- _Study text_
============================================================

Carol Wainio is a Canadian painter. Her work, known for its visual complexity and monochrome color palette, has been exhibited in major art galleries in Canada, the U.S., Europe and China. She has won multiple awards, including the Governor General's Award in Visual & Media Arts.
Her paintings often reference a variety of sources from fairy tales, medieval manuscripts to the 2008 financial collapse. Wainio's canvases have been described by art critic Emily Falvey as "fairy-tale landscapes littered with the detritus of contemporary consumerism." Her body of work has been compared to such works by American painter Jules Olitski. "The appeal her paintings had came from the same activity of looking that generated their strangeness." Wainio's first solo exhibition took place at the Yarlow/Salzman Gallery, in Toronto, Ontario in 1982. In 1990, her paintings were displayed in the "Aperto" exhibit at the Venice Biennale, in Venice, Italy. In 2010, Wainio's work was featured in a travelling exhibition, Carol Wainio: The Book, curated by Diana Nemiroff and organized and circulated by Carleton University Art Gallery. This exhibition displays Wainio's interest in the evolution of fairy-tales, the art of the copyist, industrialization, and the narrative power of images. It was on display at Carleton University Art Gallery, the Varley Art Gallery, the Kelowna Art Gallery, the Dunlop Art Gallery, the McIntosh Gallery, and the Galerie de l'UQAM. Wainio's large-scale canvases have also been exhibited in more than 40 museums and galleries, including the National Gallery of Canada, the Shanghai Art Museum in China and the Stedelijk Museum in the Netherlands. Her work can also be found in the permanent collections of the National Gallery of Canada, the Musée d'art contemporain de Montréal and the Art Gallery of Ontario, among other institutions.

============================================================

- _Information given_
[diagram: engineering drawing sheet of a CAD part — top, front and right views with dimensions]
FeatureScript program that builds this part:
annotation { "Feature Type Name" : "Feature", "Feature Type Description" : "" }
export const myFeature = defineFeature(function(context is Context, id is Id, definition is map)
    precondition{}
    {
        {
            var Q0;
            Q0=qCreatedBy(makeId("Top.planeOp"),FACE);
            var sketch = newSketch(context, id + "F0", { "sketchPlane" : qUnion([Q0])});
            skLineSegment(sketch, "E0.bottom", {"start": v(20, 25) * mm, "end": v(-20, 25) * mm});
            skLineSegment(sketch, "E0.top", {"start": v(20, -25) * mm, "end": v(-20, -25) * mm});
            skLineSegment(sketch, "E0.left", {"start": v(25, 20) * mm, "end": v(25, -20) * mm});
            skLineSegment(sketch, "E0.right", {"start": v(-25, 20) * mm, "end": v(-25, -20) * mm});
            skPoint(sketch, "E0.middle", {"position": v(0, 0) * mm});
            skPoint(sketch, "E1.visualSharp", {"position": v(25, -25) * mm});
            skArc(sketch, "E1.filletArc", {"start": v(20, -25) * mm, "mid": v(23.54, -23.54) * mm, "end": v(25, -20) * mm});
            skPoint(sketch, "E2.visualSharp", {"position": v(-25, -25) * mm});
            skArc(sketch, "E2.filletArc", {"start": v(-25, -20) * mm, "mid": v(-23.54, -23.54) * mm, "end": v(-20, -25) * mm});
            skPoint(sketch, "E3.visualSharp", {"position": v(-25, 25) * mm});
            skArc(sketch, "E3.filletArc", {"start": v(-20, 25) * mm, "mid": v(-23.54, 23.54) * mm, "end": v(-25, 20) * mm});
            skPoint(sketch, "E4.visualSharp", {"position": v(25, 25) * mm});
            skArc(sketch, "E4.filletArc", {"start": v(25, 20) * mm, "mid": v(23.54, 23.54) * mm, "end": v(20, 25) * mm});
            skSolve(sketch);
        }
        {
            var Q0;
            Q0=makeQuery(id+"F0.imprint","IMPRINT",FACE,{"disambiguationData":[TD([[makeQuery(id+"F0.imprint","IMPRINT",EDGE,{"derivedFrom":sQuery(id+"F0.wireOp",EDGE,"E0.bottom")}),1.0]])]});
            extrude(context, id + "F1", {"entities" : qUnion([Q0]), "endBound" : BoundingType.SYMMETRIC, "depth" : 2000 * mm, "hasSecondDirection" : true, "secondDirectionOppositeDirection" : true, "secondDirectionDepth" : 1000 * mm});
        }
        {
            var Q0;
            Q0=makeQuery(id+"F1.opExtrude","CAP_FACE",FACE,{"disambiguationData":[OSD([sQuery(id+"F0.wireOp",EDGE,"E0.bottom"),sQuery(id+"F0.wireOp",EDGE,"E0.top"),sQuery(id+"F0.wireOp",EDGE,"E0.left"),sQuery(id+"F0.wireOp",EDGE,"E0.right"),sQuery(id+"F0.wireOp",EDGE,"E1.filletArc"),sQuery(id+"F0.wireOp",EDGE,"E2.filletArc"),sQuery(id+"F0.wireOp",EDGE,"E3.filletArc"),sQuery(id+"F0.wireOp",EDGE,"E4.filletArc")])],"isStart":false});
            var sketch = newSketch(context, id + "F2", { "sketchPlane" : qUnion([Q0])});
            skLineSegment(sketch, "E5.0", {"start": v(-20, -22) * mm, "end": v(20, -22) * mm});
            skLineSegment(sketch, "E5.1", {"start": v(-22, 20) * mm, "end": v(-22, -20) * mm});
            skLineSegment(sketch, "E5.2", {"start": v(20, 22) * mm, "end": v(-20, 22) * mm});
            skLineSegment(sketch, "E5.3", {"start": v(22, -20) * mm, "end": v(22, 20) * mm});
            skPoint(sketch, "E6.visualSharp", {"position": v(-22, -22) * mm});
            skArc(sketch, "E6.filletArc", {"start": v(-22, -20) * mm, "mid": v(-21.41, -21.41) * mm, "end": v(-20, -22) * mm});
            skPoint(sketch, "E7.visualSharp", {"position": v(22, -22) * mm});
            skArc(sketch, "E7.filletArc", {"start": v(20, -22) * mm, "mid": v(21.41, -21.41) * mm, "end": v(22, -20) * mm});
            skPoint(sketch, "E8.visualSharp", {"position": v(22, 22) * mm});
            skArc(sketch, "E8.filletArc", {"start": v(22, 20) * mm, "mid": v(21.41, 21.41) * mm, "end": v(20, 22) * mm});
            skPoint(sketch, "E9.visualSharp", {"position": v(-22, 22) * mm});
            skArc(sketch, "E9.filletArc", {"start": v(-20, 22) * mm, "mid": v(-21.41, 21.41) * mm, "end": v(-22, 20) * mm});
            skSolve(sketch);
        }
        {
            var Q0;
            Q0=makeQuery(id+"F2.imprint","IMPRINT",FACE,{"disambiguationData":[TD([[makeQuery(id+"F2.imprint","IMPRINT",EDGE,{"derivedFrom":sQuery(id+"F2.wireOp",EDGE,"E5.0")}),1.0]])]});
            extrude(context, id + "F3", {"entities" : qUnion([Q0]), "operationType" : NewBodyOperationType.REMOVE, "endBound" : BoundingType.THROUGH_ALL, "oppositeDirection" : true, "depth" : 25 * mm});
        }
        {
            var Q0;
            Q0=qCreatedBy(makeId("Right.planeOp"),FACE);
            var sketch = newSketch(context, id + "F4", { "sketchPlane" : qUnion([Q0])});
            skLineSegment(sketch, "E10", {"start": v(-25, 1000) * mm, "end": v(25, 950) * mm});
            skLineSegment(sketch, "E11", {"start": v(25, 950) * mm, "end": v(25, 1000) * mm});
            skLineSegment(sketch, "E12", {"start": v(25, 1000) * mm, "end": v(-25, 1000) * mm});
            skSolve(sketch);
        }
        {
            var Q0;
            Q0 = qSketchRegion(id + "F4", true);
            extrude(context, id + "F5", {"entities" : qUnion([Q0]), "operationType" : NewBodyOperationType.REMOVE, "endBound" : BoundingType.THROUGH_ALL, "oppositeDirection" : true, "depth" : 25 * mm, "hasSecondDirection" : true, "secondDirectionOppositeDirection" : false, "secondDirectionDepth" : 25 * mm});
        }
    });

============================================================

- _To do_
a - According to the Carol Wainio text, which galleries displayed the travelling exhibition Carol Wainio: The Book?
b - Copy the passage of the Carol Wainio text between "Carol Wainio is" and "Visual & Media Arts.", inclusive.

- _Results_
a -
Carleton University Art Gallery
the Varley Art Gallery
the Kelowna Art Gallery
the Dunlop Art Gallery
the McIntosh Gallery
the Galerie de l'UQAM

b -
Carol Wainio is a Canadian painter. Her work, known for its visual complexity and monochrome color palette, has been exhibited in major art galleries in Canada, the U.S., Europe and China. She has won multiple awards, including the Governor General's Award in Visual & Media Arts.